== Retos propuestos ==
a – Reproduce el pasaje del texto sobre la solidaridad comprendido entre "Cada una de" y "la condición humana.", ambos incluidos.
b – Según el texto sobre la solidaridad, ¿qué unifica todas las diversas trayectorias de la solidaridad?
---------- Fragmento seleccionado
Cada una de estas dos opciones es de,
por sí, incompleta y parcial, y sólo en la integración de ambas –pero no
opuestos puntos de observación-- se
puede conseguir un suficiente nivel de eficacia. Causas y efectos son dos
aspectos conectados, entrelazados y su separación es siempre un acto
arbitrario. Si sólo nos ocupamos de un aspecto no nos ocupamos del todo: de la
totalidad de la condición humana.
Es
esencial que estas diversas instancias se puedan encontrar y producir una
síntesis positiva. No es cuestión de doctrina o ideología, sino de convergencia
práctica, de eficacia de la acción, con una intervención multilateral que sea
capaz de unir los diversas aspectos de la realidad: el presente y el futuro, lo
inmediato y la perspectiva en un cuadro unitario de pensamiento y acción.
La
solidaridad conoce una pluralidad de formas, de recorridos y de sujetos a
quienes dirigirse, porque se ocupa del archipiélago del sufrimiento humano que
tiene infinitos matices que afecta en su integridad y complejidad a la vida
concreta de las personas en sus aspectos físicos, económicos, relacionales,
materiales y espirituales. Así pues,
¿hacia dónde debe orientarse prioritariamente la solidaridad? No existe, no
puede existir, ningúna escala jerárquica y cada uno es libre de elegir su
particular campo de intervención, sabiendo que es sólo un segmento, un
fragmento de realidad, pero sabiendo también que en ese fragmento está en juego
la totalidad de la persona. Nos podemos ocupar de enfermos terminales, de tóxicosdependientes,
de presos, de inmigrantes, de los sin techo, de enfermos mentales y, así, hasta
el infinito. Todo ello confluye en el
gran río colectivo de la solidaridad.
Lo que
unifica todas estas diversas trayectorias es la idea de persona, el valor de su
autonomía y dignidad. Si se mira bien, en todas las situaciones de sufrimiento
se trata de reconstruir las condiciones de autonomía para una vida libremente
elegida y no dominada por potencias externas. En esto consiste la dignidad en
la que insiste en numerosos pasajes nuestra Constitución.
“Autonomía”
--------------------
---------- Extracto de datos
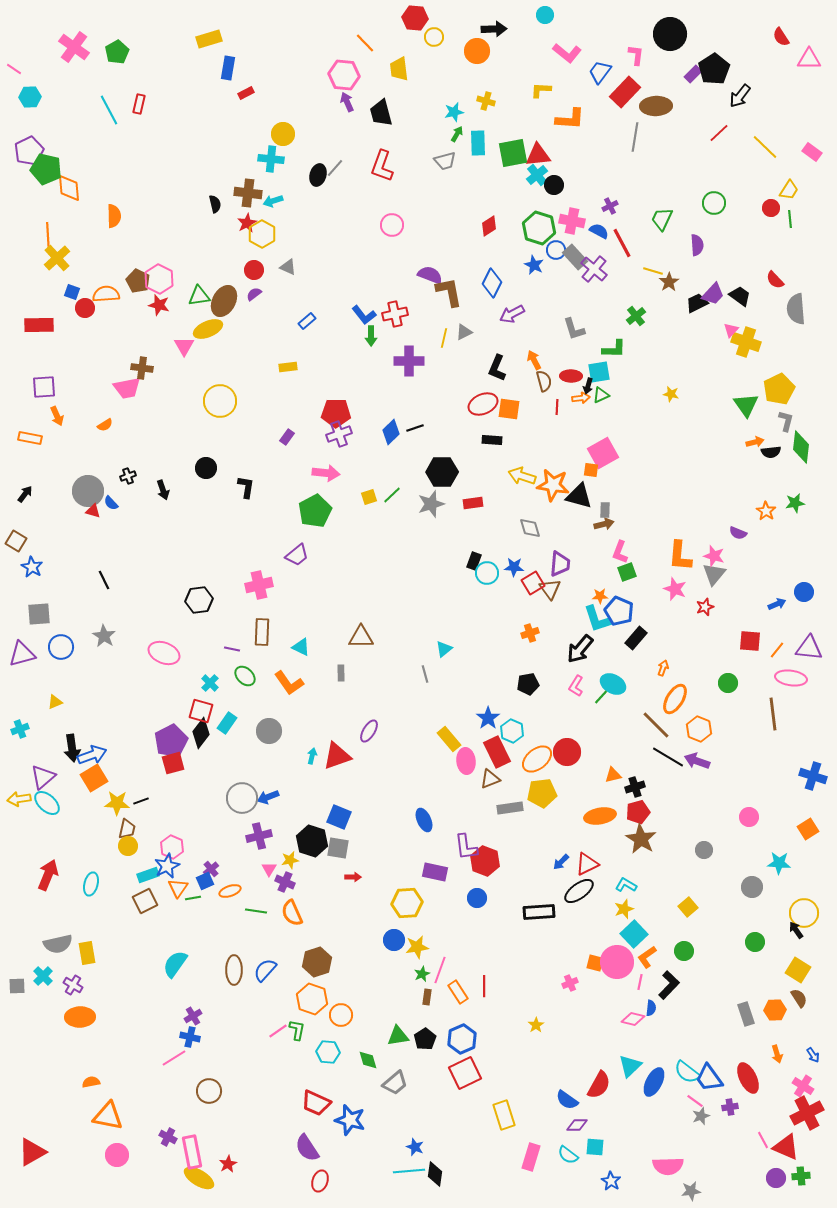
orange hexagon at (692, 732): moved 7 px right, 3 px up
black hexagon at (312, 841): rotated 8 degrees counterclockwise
--------------------
== Tareas resueltas ==
a –
Cada una de estas dos opciones es de,
por sí, incompleta y parcial, y sólo en la integración de ambas –pero no
opuestos puntos de observación-- se
puede conseguir un suficiente nivel de eficacia. Causas y efectos son dos
aspectos conectados, entrelazados y su separación es siempre un acto
arbitrario. Si sólo nos ocupamos de un aspecto no nos ocupamos del todo: de la
totalidad de la condición humana.

b – La idea de persona, el valor de su autonomía y dignidad.